- [Exercise data]:
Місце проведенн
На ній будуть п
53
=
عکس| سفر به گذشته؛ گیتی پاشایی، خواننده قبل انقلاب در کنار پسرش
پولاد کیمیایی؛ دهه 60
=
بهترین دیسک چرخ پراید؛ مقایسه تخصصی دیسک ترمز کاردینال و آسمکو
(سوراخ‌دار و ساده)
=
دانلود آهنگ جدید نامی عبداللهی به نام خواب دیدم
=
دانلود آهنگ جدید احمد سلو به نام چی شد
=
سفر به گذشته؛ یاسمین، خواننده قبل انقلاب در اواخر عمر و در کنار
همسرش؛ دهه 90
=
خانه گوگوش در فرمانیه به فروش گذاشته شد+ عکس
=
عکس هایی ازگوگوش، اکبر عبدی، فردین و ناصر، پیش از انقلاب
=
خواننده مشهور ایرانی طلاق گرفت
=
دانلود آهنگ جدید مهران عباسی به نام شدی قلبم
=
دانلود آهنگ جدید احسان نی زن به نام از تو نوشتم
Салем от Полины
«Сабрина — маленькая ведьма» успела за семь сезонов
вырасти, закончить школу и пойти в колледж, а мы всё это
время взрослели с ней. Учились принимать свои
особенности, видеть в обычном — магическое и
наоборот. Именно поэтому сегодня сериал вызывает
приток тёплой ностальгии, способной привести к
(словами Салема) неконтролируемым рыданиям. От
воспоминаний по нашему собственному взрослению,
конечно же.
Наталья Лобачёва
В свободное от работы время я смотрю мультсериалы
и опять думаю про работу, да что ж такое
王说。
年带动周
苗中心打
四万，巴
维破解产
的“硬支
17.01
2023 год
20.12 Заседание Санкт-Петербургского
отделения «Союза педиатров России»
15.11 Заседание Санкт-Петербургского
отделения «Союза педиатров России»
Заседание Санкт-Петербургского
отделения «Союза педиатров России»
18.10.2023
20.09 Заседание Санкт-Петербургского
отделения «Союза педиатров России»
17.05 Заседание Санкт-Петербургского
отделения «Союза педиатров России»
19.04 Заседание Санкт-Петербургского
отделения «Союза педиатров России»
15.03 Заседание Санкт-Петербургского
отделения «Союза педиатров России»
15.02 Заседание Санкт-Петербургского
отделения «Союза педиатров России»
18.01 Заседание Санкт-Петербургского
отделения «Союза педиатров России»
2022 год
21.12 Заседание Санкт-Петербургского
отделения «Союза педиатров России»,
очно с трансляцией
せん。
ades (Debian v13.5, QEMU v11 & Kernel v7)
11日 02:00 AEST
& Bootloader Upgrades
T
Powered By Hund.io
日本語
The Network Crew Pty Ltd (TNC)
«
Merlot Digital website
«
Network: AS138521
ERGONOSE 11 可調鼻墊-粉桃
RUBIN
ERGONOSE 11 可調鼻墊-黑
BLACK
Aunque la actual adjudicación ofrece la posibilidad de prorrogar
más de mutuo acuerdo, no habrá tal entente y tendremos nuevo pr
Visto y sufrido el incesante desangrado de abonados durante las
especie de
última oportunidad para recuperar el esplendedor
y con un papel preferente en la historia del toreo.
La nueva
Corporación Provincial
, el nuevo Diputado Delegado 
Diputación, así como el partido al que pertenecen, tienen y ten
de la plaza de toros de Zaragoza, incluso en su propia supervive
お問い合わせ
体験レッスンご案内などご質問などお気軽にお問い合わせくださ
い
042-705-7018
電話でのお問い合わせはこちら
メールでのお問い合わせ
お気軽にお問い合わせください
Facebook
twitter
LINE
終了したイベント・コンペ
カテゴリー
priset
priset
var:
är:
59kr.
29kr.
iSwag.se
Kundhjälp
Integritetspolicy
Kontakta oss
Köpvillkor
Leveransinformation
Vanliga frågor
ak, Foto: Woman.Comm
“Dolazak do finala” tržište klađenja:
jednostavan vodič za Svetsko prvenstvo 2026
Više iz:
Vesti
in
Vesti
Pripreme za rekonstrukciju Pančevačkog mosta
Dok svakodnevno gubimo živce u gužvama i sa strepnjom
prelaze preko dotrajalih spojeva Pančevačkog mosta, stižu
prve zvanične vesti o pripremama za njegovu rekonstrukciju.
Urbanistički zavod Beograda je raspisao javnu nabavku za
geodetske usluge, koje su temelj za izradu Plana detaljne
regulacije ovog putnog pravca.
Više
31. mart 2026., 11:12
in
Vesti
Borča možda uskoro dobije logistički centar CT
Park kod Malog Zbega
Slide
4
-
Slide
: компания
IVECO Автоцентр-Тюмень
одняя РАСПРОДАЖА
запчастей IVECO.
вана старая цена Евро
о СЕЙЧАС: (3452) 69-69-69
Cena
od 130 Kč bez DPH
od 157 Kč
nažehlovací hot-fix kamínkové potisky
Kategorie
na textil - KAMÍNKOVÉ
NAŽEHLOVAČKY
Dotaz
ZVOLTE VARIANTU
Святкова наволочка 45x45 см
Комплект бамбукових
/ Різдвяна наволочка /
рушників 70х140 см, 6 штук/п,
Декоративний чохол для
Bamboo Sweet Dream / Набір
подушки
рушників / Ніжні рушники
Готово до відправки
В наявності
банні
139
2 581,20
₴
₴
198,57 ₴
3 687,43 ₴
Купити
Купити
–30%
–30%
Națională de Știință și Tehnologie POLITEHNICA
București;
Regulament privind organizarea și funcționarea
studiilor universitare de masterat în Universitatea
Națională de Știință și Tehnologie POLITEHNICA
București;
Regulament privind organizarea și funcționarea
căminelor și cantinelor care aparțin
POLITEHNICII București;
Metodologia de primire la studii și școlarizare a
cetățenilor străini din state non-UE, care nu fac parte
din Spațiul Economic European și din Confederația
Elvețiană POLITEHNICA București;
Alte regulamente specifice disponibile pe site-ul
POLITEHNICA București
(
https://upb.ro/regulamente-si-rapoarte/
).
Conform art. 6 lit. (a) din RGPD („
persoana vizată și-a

- [Exercise directions]: Reproduce the lines of the listing from its first line through the line containing "15.03 Заседание Санкт-Петербургского", inclusive.

- [Reply to the exercise]:
Місце проведенн
На ній будуть п
53
=
عکس| سفر به گذشته؛ گیتی پاشایی، خواننده قبل انقلاب در کنار پسرش
پولاد کیمیایی؛ دهه 60
=
بهترین دیسک چرخ پراید؛ مقایسه تخصصی دیسک ترمز کاردینال و آسمکو
(سوراخ‌دار و ساده)
=
دانلود آهنگ جدید نامی عبداللهی به نام خواب دیدم
=
دانلود آهنگ جدید احمد سلو به نام چی شد
=
سفر به گذشته؛ یاسمین، خواننده قبل انقلاب در اواخر عمر و در کنار
همسرش؛ دهه 90
=
خانه گوگوش در فرمانیه به فروش گذاشته شد+ عکس
=
عکس هایی ازگوگوش، اکبر عبدی، فردین و ناصر، پیش از انقلاب
=
خواننده مشهور ایرانی طلاق گرفت
=
دانلود آهنگ جدید مهران عباسی به نام شدی قلبم
=
دانلود آهنگ جدید احسان نی زن به نام از تو نوشتم
Салем от Полины
«Сабрина — маленькая ведьма» успела за семь сезонов
вырасти, закончить школу и пойти в колледж, а мы всё это
время взрослели с ней. Учились принимать свои
особенности, видеть в обычном — магическое и
наоборот. Именно поэтому сегодня сериал вызывает
приток тёплой ностальгии, способной привести к
(словами Салема) неконтролируемым рыданиям. От
воспоминаний по нашему собственному взрослению,
конечно же.
Наталья Лобачёва
В свободное от работы время я смотрю мультсериалы
и опять думаю про работу, да что ж такое
王说。
年带动周
苗中心打
四万，巴
维破解产
的“硬支
17.01
2023 год
20.12 Заседание Санкт-Петербургского
отделения «Союза педиатров России»
15.11 Заседание Санкт-Петербургского
отделения «Союза педиатров России»
Заседание Санкт-Петербургского
отделения «Союза педиатров России»
18.10.2023
20.09 Заседание Санкт-Петербургского
отделения «Союза педиатров России»
17.05 Заседание Санкт-Петербургского
отделения «Союза педиатров России»
19.04 Заседание Санкт-Петербургского
отделения «Союза педиатров России»
15.03 Заседание Санкт-Петербургского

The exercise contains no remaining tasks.